CU has benefited from transformative support during the campaign from donors including:

  • More than $57 million in gifts since 2006 (and more than $130 million lifetime) from the Anschutz Foundation — the campaign’s largest donor — that fueled substantial growth of the CU Anschutz Medical Campus in Aurora. These Anschutz Foundation gifts comprised a healthy proportion of more than $132 million given toward land and buildings during Creating Futures.
  • A $10 million commitment from Jake Jabs that enables the Jake Jabs Center for Entrepreneurship at the University of Colorado Denver Business School to vastly increase the scope of its Business Plan competition and related entrepreneurship programs. Jabs’ gift was a portion of more than $364 million in support from individuals during Creating Futures.
  • More than $45 million in gifts toward biotechnology research and building support at the University of Colorado Boulder, whose new BioFrontiers Institute harnesses an interdisciplinary academic dream team to tackle big challenges in areas such as human health.
  • $5.5 million from an anonymous donor to support scholarships at the University of Colorado Colorado Springs, the largest cash gift in that campus’s history, and part of more than $101 million in gifts toward scholarships and financial aid during the campaign.

Also during the Creating Futures campaign period, more than $240 million was given toward endowments that support CU with perpetual funding streams for generations to come. As of Sept. 30, CU held $937.4 million in endowments — a 57 percent increase since the start of the campaign.

“Throughout Creating Futures, it has been an honor to work with my volunteer peers who have worked to serve this great university and inspire donor support,” said Carl (“Spike”) Eklund (’71), chair of the board of directors. “The University of Colorado is an integral contributor to the health and welfare of citizens throughout and beyond this state. Today, we celebrate its fundamental role as a core Colorado institution.”

In addition to the campaign leadership of Marcy and Bruce Benson, CU’s four campuses each benefited from outstanding volunteer campaign leadership on each campus, including Jean (’64) and Jack (’64, ’70) Thompson at CU-Boulder, Nancy “Nan” (’87) and Carl “Spike” Eklund (’71) on the Anschutz Medical Campus, Laura (’94) and Dave (’82) Baker on the Denver campus, and Mary and Ed Osborne on the UCCS campus. Additionally, many volunteers served on campus campaign committees.

Gifts came from all 50 states and 79 countries.

The strong private support seen during Creating Futures, though it coincided with the worst economic downturn in 75 years, represents a formidable vote of confidence by alumni, friends, corporations and foundations toward the University of Colorado.

But with continuing threats to state funding for the university and escalating needs in areas ranging from financial aid to physical infrastructure, increased fundraising will be a critical and continuing imperative for CU. To this end, the university recently revamped its advancement operations to more directly align its fundraising structure with the university.

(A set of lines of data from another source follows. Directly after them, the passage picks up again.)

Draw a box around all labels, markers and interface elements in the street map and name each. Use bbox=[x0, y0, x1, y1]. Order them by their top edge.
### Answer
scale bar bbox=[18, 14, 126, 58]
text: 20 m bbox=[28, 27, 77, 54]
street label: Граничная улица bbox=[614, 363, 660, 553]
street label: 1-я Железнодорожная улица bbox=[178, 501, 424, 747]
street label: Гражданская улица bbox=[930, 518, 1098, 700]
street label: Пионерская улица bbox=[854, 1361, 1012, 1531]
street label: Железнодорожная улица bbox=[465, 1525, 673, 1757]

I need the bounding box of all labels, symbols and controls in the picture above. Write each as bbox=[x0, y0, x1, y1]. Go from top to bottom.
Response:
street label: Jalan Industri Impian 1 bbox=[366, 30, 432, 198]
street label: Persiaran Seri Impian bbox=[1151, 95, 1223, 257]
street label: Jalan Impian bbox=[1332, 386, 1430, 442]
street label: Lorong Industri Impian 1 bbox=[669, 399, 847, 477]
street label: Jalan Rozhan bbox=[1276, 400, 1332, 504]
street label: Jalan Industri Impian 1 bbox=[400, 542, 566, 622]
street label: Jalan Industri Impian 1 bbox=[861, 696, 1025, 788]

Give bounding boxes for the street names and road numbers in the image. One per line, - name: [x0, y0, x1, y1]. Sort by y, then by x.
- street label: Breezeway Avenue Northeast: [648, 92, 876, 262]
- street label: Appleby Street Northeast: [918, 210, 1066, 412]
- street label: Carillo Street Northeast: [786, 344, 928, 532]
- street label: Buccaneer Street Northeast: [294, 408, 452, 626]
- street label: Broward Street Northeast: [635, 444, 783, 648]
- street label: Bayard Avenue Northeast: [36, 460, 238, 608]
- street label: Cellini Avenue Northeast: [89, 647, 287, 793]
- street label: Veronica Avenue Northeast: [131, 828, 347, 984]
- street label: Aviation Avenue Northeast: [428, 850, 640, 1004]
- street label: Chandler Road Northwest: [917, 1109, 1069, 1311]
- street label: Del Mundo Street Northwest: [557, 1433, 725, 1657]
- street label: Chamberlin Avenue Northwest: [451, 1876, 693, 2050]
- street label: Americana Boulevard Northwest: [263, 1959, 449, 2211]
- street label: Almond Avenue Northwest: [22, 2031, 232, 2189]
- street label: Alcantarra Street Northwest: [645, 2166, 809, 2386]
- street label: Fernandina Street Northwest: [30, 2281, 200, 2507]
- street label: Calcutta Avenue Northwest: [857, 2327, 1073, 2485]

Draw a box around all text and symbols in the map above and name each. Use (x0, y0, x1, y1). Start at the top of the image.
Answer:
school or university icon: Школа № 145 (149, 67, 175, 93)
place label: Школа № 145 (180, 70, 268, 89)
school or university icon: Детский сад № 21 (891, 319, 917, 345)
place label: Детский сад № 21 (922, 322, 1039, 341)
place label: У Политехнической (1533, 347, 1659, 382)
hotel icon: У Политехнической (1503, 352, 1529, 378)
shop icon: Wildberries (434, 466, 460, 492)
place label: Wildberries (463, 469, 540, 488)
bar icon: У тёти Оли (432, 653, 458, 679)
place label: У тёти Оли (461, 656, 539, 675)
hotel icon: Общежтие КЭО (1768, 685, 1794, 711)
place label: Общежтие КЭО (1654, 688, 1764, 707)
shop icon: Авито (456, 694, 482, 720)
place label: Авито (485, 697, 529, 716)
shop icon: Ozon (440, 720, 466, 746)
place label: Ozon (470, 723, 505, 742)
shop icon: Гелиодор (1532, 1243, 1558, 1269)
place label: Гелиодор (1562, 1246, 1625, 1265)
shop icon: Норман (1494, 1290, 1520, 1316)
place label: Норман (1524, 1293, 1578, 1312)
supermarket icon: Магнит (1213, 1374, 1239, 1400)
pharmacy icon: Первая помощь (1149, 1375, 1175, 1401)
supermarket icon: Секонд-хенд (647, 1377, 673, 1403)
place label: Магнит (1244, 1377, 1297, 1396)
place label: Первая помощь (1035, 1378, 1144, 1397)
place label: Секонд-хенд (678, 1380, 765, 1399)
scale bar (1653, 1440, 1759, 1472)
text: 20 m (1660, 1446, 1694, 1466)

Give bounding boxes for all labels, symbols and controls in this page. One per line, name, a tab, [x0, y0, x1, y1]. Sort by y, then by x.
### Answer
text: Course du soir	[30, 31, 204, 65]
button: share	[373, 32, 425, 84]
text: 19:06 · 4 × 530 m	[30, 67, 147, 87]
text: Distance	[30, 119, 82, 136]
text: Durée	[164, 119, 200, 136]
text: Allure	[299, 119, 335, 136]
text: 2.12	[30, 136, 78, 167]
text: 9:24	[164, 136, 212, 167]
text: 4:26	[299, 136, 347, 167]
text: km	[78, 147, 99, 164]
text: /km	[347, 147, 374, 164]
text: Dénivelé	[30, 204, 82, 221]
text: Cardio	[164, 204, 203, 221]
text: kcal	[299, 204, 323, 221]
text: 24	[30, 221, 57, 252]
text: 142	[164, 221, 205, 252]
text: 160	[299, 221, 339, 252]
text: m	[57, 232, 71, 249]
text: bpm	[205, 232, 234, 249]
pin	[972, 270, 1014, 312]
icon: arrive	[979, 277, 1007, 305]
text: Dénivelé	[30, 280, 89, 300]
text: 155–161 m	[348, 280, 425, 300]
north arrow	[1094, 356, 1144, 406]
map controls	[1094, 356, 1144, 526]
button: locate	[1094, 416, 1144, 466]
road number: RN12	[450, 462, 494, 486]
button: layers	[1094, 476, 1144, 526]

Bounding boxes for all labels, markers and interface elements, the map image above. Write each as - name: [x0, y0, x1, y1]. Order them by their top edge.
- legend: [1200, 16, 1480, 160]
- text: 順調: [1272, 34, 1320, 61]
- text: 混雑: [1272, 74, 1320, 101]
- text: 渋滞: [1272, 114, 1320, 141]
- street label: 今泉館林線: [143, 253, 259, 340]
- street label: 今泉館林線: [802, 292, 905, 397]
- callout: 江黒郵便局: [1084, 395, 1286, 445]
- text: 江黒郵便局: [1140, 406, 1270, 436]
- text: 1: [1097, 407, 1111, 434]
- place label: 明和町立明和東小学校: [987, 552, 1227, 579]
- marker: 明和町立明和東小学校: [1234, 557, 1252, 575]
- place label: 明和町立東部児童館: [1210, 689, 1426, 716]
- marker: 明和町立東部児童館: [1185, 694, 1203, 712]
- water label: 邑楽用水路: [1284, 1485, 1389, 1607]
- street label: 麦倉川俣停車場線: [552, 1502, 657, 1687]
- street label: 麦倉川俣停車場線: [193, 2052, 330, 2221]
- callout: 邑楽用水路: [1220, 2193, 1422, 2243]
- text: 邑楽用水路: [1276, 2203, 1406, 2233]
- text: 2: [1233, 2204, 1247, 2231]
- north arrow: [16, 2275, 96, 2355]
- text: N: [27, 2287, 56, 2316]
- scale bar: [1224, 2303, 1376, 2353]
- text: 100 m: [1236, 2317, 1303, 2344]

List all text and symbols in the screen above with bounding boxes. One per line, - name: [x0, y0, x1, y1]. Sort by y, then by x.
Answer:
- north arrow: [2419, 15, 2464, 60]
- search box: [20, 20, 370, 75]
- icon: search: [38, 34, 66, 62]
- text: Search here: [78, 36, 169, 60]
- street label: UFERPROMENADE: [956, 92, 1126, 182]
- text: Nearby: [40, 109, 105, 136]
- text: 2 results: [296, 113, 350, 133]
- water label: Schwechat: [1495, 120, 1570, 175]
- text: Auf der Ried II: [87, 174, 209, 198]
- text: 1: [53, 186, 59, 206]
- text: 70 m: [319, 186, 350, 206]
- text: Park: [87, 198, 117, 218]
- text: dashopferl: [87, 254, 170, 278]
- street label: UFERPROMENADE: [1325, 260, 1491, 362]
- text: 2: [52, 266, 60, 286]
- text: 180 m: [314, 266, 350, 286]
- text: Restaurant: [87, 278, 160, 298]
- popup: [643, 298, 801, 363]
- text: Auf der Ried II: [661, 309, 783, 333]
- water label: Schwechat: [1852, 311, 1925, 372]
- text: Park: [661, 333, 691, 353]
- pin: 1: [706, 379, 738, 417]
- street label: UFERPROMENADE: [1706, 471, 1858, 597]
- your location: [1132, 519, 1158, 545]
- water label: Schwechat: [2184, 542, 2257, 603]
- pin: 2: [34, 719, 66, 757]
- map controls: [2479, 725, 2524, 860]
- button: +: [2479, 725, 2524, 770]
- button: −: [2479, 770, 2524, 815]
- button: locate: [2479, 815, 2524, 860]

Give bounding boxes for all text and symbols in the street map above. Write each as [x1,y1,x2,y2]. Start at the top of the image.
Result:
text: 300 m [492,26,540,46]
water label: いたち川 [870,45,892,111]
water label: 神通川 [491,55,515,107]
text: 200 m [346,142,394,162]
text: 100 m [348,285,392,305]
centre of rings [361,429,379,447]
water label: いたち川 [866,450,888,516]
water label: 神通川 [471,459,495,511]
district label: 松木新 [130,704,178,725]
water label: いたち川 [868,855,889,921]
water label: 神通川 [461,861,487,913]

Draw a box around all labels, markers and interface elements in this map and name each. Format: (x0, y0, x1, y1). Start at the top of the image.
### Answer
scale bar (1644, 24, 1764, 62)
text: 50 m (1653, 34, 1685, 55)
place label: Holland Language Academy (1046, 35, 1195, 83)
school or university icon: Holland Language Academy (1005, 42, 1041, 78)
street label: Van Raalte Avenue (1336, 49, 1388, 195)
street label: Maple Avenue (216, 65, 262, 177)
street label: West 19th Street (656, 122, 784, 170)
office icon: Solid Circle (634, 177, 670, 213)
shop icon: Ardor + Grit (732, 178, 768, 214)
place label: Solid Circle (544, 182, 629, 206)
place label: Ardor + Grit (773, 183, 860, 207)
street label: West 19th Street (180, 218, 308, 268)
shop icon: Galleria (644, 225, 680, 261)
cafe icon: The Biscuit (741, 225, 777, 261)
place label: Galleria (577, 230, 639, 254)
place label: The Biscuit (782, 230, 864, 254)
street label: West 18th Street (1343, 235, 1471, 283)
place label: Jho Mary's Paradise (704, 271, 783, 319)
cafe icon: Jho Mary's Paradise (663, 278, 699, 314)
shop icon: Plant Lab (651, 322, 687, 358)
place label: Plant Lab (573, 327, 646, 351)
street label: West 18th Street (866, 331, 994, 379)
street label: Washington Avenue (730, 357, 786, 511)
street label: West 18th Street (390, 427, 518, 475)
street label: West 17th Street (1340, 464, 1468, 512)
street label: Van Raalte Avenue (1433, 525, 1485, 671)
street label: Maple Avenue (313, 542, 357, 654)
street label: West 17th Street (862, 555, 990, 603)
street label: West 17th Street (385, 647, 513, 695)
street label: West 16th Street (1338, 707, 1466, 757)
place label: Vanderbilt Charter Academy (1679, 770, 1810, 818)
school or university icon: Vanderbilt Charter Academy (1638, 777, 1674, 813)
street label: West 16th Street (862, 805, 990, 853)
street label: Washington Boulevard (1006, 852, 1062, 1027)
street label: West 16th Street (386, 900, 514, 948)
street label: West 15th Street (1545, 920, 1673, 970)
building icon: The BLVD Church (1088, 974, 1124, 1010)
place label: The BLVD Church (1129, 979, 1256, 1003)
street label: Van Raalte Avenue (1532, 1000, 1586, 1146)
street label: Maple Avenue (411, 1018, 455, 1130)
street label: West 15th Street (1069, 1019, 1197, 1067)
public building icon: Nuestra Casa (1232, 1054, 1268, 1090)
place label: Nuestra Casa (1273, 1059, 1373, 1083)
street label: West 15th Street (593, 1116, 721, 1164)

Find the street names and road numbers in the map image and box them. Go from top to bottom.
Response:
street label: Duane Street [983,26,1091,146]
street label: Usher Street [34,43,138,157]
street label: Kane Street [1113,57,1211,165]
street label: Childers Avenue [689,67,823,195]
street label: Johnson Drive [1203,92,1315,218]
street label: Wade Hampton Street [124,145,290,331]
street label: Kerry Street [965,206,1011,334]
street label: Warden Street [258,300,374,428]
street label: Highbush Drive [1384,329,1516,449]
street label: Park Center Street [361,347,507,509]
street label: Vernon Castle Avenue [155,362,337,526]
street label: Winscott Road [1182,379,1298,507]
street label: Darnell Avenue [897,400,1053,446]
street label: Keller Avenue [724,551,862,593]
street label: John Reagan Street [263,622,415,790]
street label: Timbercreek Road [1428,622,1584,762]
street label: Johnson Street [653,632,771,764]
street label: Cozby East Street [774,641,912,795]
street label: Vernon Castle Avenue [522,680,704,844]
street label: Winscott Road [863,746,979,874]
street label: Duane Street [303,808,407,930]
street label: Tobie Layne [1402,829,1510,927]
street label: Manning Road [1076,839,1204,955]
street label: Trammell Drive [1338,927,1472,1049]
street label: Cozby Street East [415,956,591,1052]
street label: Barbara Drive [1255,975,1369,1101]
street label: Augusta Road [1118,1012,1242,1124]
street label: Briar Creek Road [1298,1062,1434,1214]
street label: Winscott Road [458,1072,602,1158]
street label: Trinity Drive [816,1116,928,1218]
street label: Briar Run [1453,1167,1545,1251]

“As long as society has burning questions that remain to be answered, new frontiers that remain to be explored, we must continue to push hard for greater capacity in everything we do,” said CU’s Vice President of Advancement Kelly Cronin, who came to the university in September. “Today we celebrate the passions of our donors and the efforts of our faculty and staff, and look ahead to a future in which generous donors continue to better equip CU to educate, innovate, and foster positive change.”